PROBLEM TO SOLVE :: Show each line from the records below that contains the word "which", copying every such line in full.

(TASK INPUT begins)

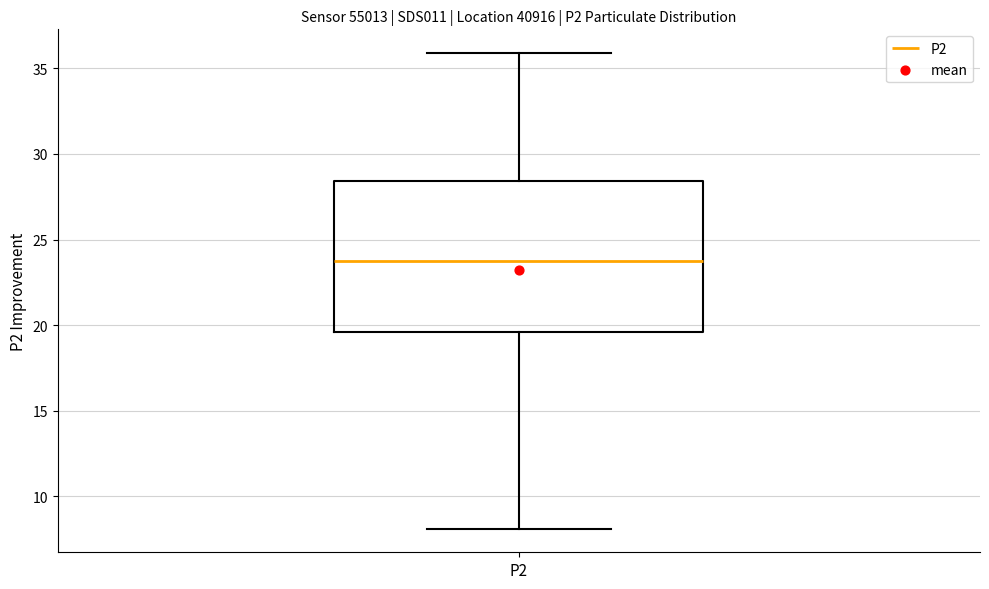

Read this box plot against the y-axis: the position of the median line, the range covered by the box, and the ends of both whiskers. The values are not printed on the chart, so give them approximately, as read against the axis.

median 24.0, box 19.5 to 28.5, whiskers 8.0 to 36.0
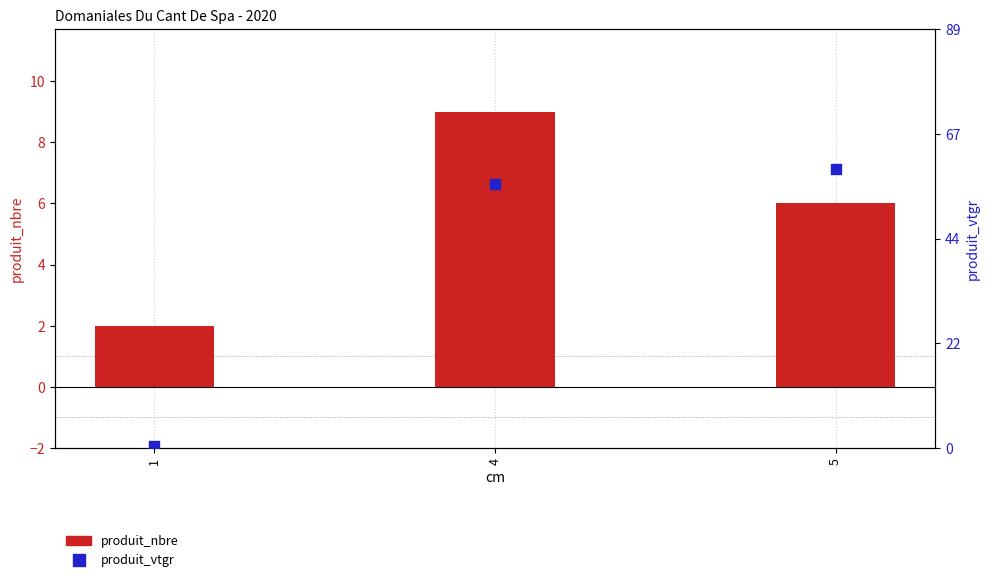

At which category is the sum across all series the highest?

4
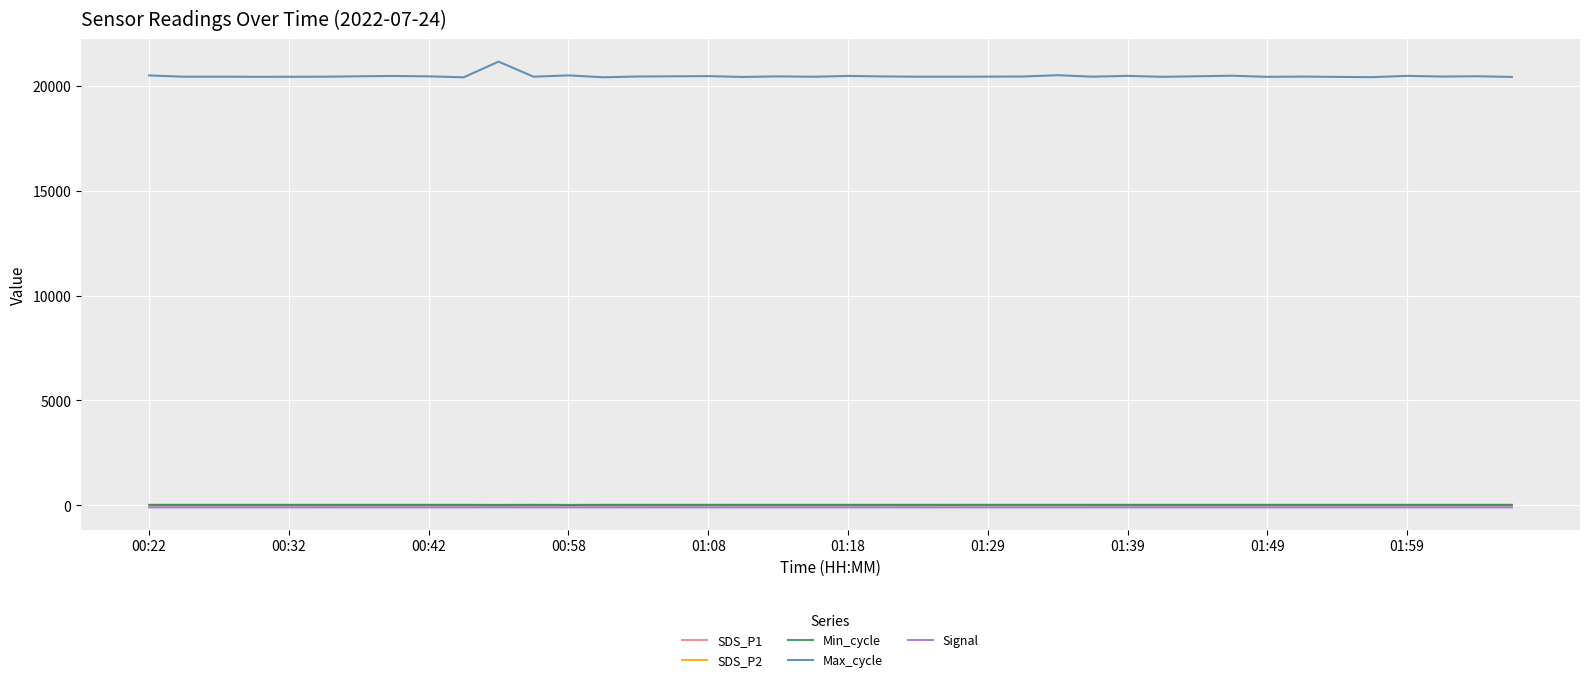

True or false: Signal and SDS_P1 cross at least once.

False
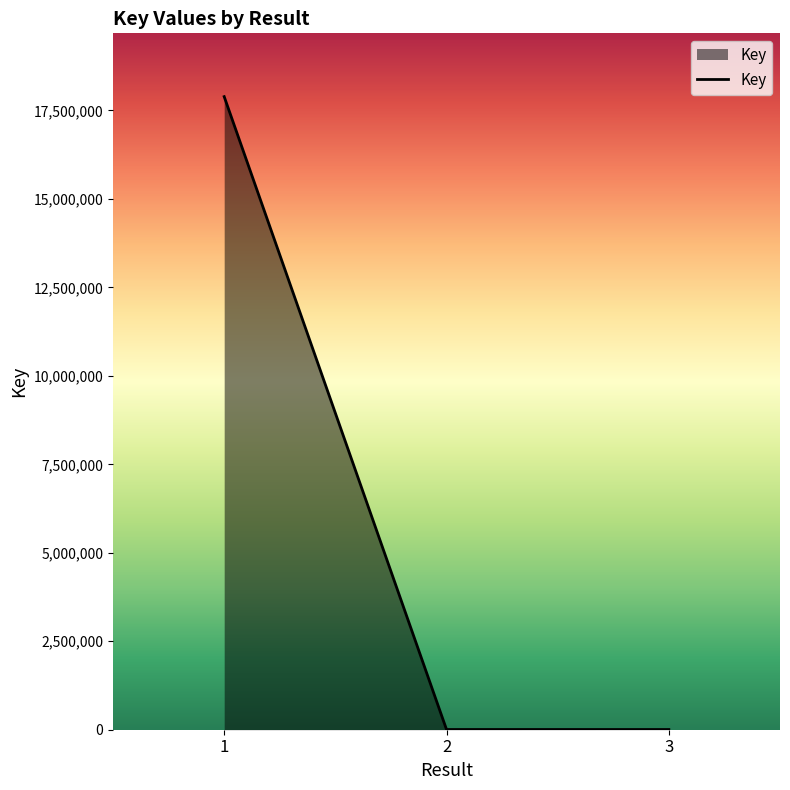

Count the number of data series in this chart.

1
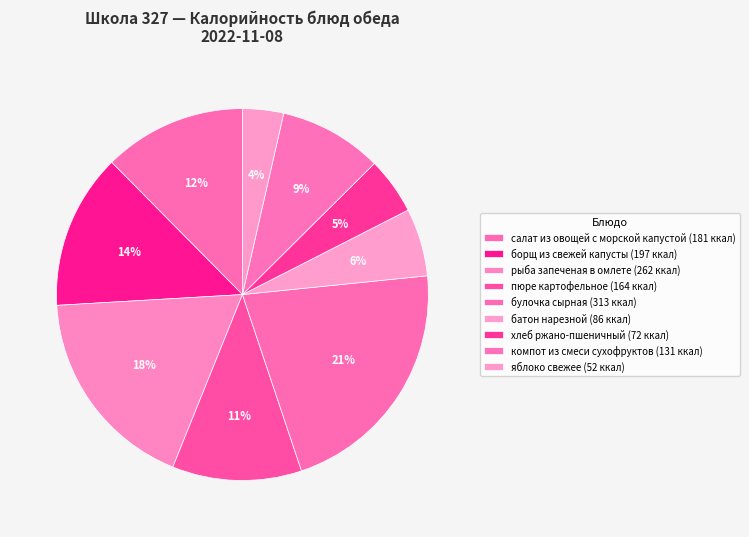

To the nearest percent, what percentage of the pie is рыба запеченая в омлете?

18%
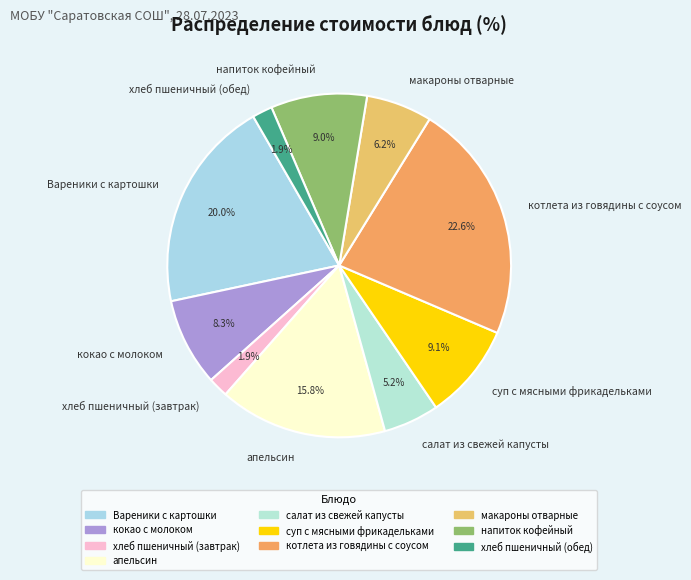

Between апельсин and макароны отварные, which is larger?

апельсин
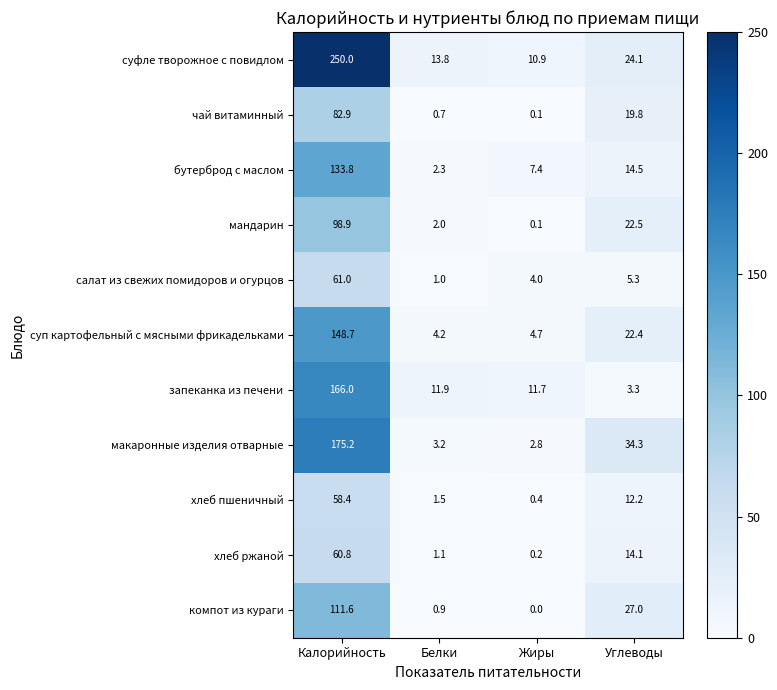

Count the number of data series in this chart.

11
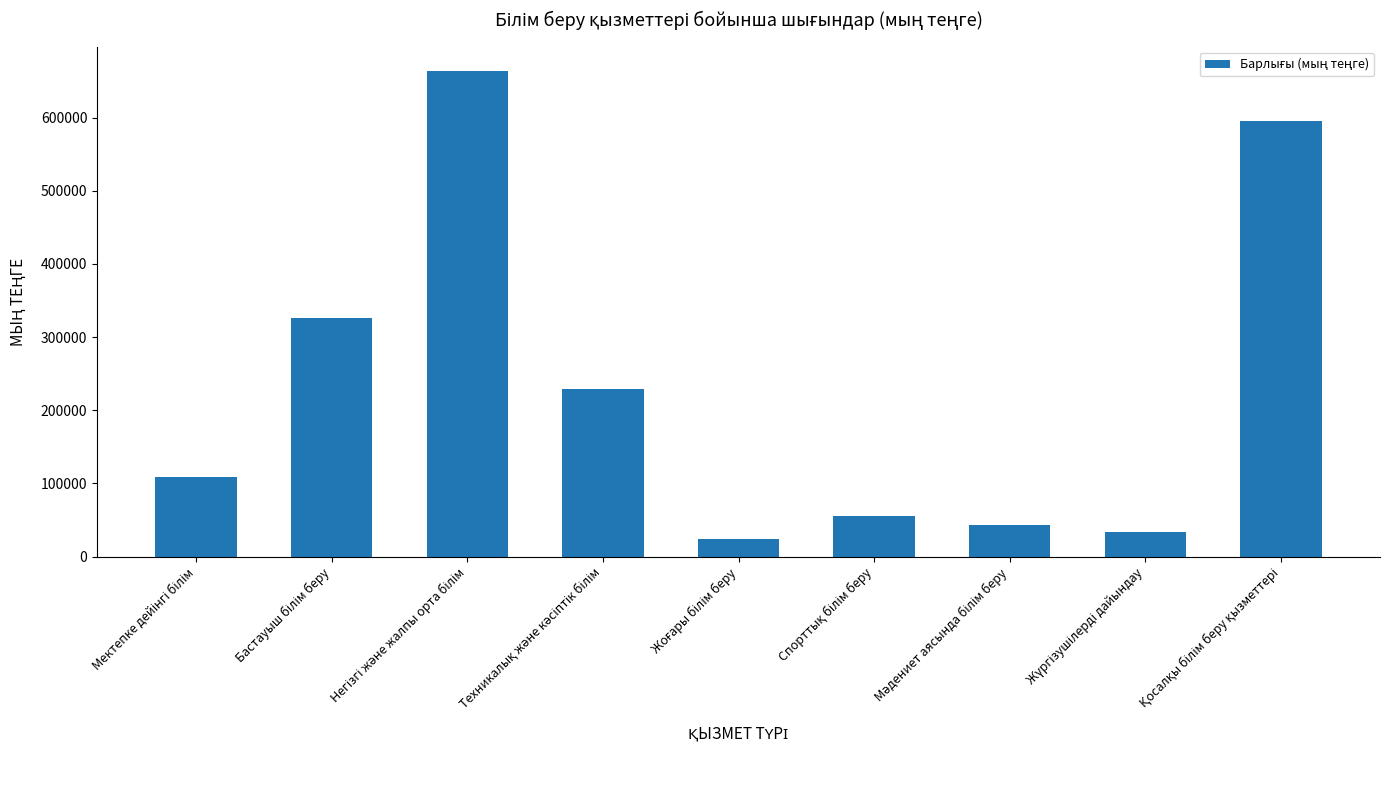

What is the minimum value shown in the chart?

23854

(TASK INPUT ends)

SOLUTION ::
At which category is the sum across all series the highest?
Between апельсин and макароны отварные, which is larger?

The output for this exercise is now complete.